What you are asked to do: Continue the text on the history of Lijiang from the point where it stops.

Extracted text:
________________________

As far back as 100,000 years ago, people of the late Paleolithic were active in what is now Lijiang. The discovery of cave paintings in the Jinsha River Valley along with numerous Neolithic stone tools and later artifacts of Bronze and Iron Age provenance reveal Lijiang to have been one of the most important centres of ancient human activity in southwest China.

During the Warring States period, today's Lijiang was part of the Shu Prefecture of the Qin state. At the end of the Warring States period, it was incorporated into the Dian Kingdom. The Dian Kingdom submitted to the Han dynasty, and today's Lijiang City belonged to the Yuezhi Commandery, known as Suijiu County. By the time of the Three Kingdoms, it was part of Yunnan Prefecture. During the Northern and Southern Dynasties period, the Naxi people migrated to the area. During the time of the Tang dynasty it was incorporated into the Tibetan Empire, and subsequently the Nanzhao kingdom, coming under the jurisdiction of the Jianchuan Jiedushi (military commission).

The Baisha Old Town was the political, commercial and cultural center for the local Naxi people and other ethnic groups for 450 years from the year 658 AD to 1107AD. The Dabaoji Palace of the Baisha Fresco, very close to the Baisha Naxi Hand-made Embroidery Institute, was built in the year 658 AD in the Tang dynasty (618 AD to 907 AD).

In ancient times, the Baisha Old Town used to be the center of silk embroidery in the southwest of China and the most important place of the Ancient Southern Silk Road, also called the Ancient Tea and Horse Road or Ancient tea route. The Ancient Southern Silk Road started from Burma, crossed Lijiang, Shangri-La County, Tibet, continued through Iran, the Fertile Crescent before finally reaching the Mediterranean.

________________________

Available data:
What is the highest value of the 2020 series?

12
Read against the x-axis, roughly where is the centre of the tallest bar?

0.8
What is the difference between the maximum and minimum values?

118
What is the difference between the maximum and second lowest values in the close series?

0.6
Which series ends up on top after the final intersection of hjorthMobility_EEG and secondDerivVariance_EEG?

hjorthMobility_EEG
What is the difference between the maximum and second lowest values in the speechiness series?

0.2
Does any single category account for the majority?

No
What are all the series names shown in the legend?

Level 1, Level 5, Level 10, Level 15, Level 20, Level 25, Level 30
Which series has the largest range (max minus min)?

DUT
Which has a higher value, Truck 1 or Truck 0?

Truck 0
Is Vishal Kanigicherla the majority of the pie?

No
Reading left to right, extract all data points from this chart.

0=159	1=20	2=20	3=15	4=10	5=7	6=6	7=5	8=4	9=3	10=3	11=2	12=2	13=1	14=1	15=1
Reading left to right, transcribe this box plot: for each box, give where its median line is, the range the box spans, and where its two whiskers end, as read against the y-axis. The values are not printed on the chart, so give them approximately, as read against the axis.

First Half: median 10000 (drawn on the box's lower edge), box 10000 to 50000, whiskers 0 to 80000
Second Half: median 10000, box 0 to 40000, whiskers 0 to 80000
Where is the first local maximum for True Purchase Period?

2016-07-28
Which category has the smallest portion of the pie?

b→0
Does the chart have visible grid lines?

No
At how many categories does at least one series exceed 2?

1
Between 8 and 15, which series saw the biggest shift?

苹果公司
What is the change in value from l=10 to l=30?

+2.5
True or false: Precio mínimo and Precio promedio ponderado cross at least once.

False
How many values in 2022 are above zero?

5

________________________

Output:
Lijiang submitted to Khubilai Khan as he led his troops against the Dali kingdom in 1253. Though the kingdom was incorporated into the Mongol empire, then the Yuan dynasty, it was given the status of tusi, or indigenous office, which gave autonomy to the local Naxi rulers. During the Ming dynasty, the Naxi were one of the few border peoples to support the Ming immediately. As the Naxi helped the Ming expand in Southwest China the ruler family was given the title of Mu. During this period the Kingdom of Lijiang was able to expand into Sichuan and Tibet bringing many Tibetan peoples into its territory as well as their cultural and religious influence. It was under the rule of the Naxi ruling house of the Mu family (木氏) during the Yuan (not yet named Mu), Ming, and Qing dynasties. The Mu "held this position until 1723, when Lijiang became directly incorporated under the authority of the Qing central government."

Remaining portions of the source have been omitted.